Change "chart" to "graph" in the stretch of items from the line containing "Does the chart contain any negative values?" through the line containing "Which series has", and give those lines again with all else unchanged. Leave the pictures out of your answer.

= Data under study =

┄┄┄┄┄┄┄┄┄┄

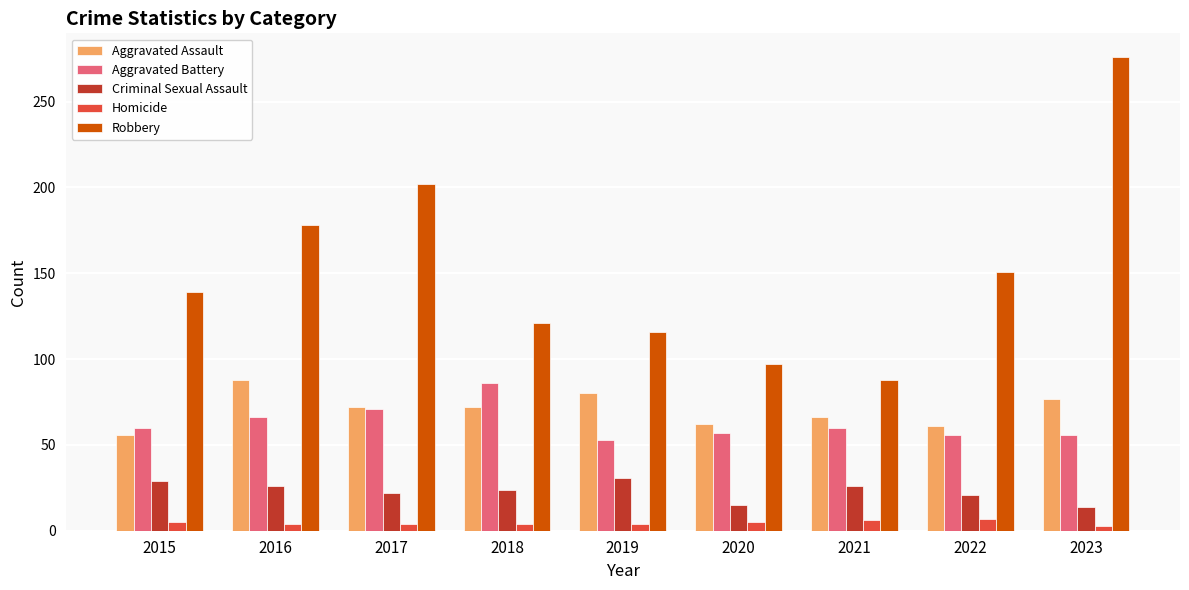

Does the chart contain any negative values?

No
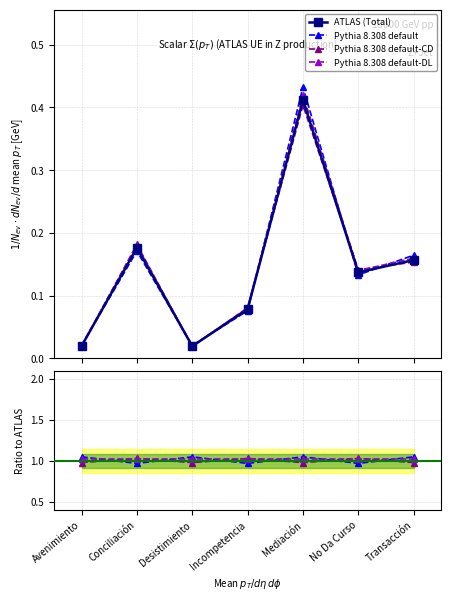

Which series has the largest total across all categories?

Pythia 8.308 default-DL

┄┄┄┄┄┄┄┄┄┄

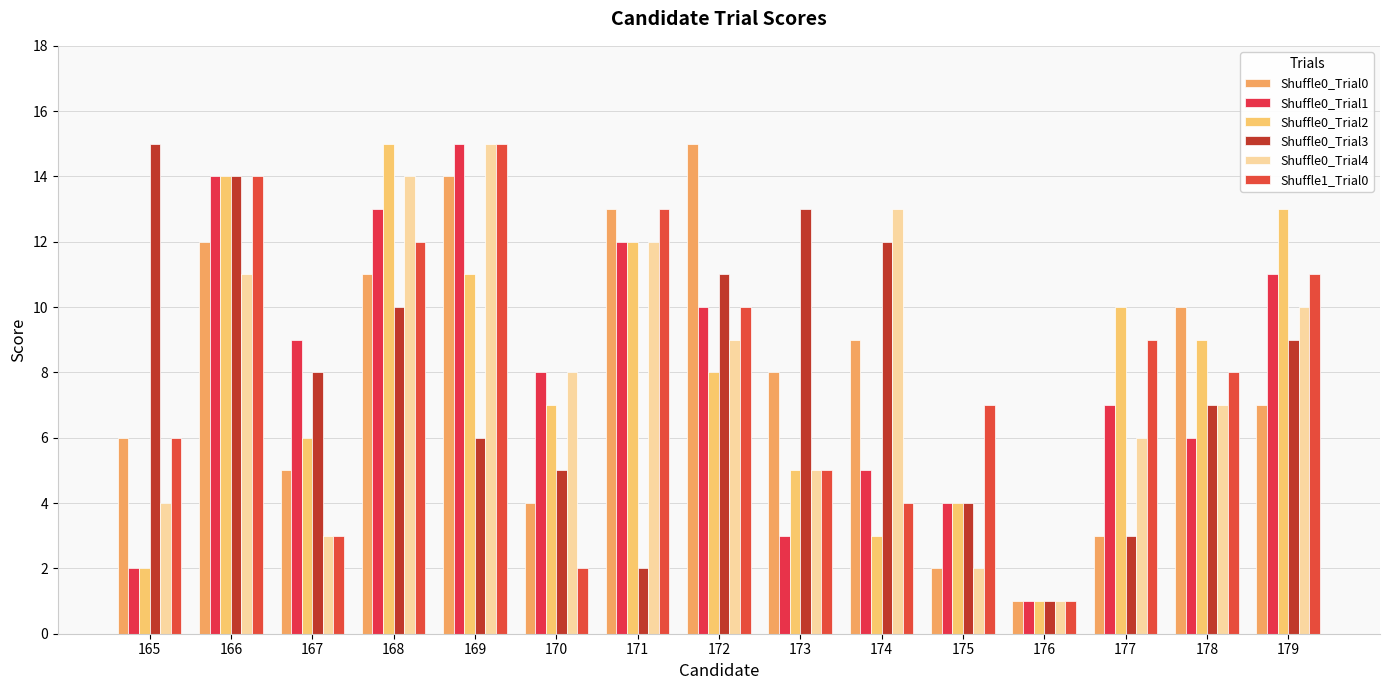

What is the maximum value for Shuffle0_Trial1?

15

┄┄┄┄┄┄┄┄┄┄

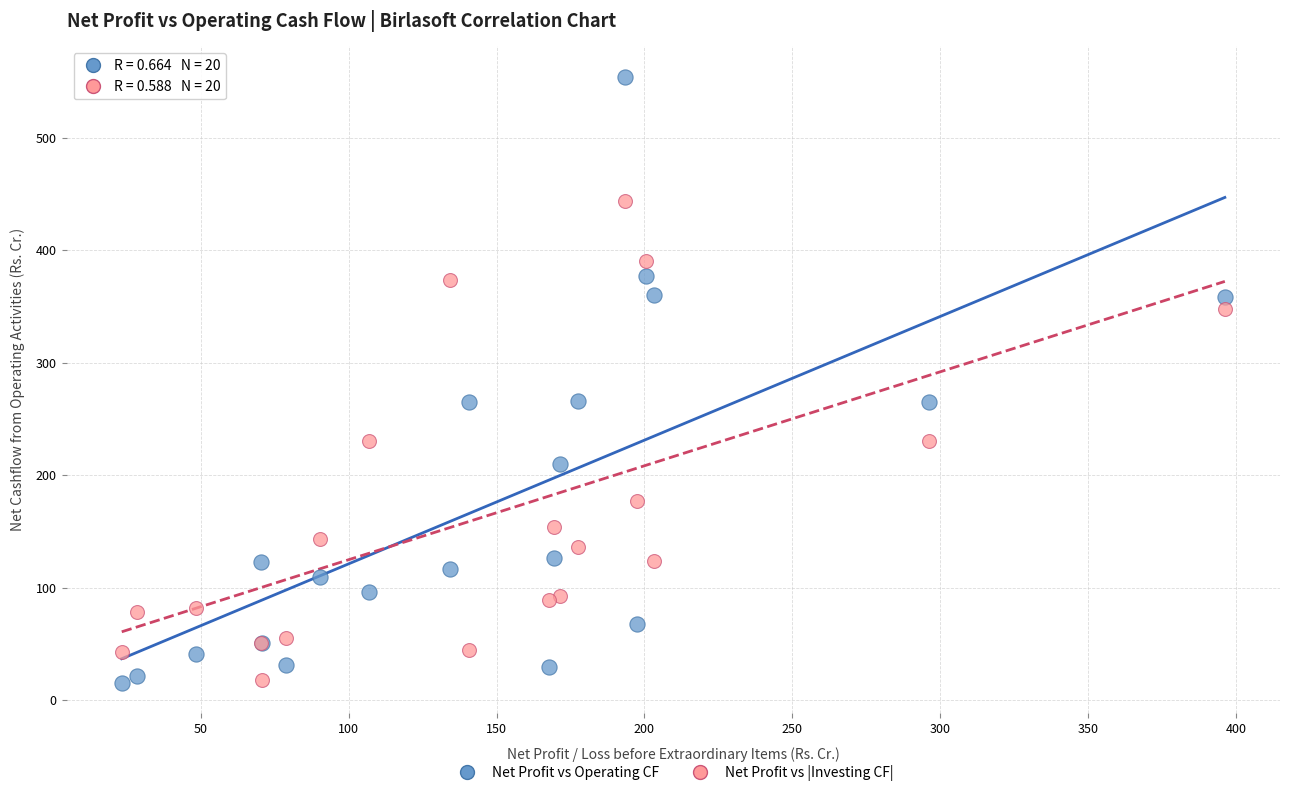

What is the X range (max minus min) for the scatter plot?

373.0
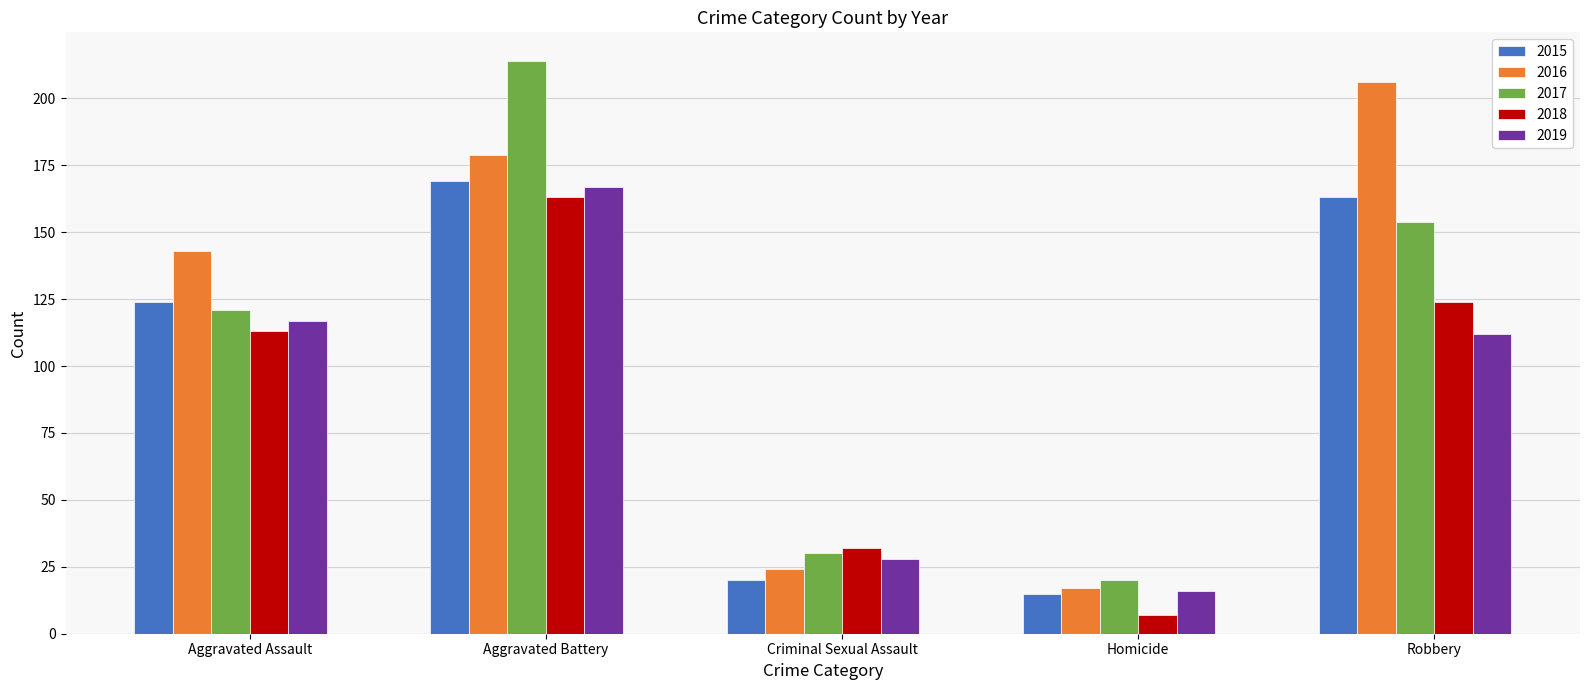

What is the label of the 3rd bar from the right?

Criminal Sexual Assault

┄┄┄┄┄┄┄┄┄┄

= Result below =
Does the graph contain any negative values?

No

Which series has the largest total across all categories?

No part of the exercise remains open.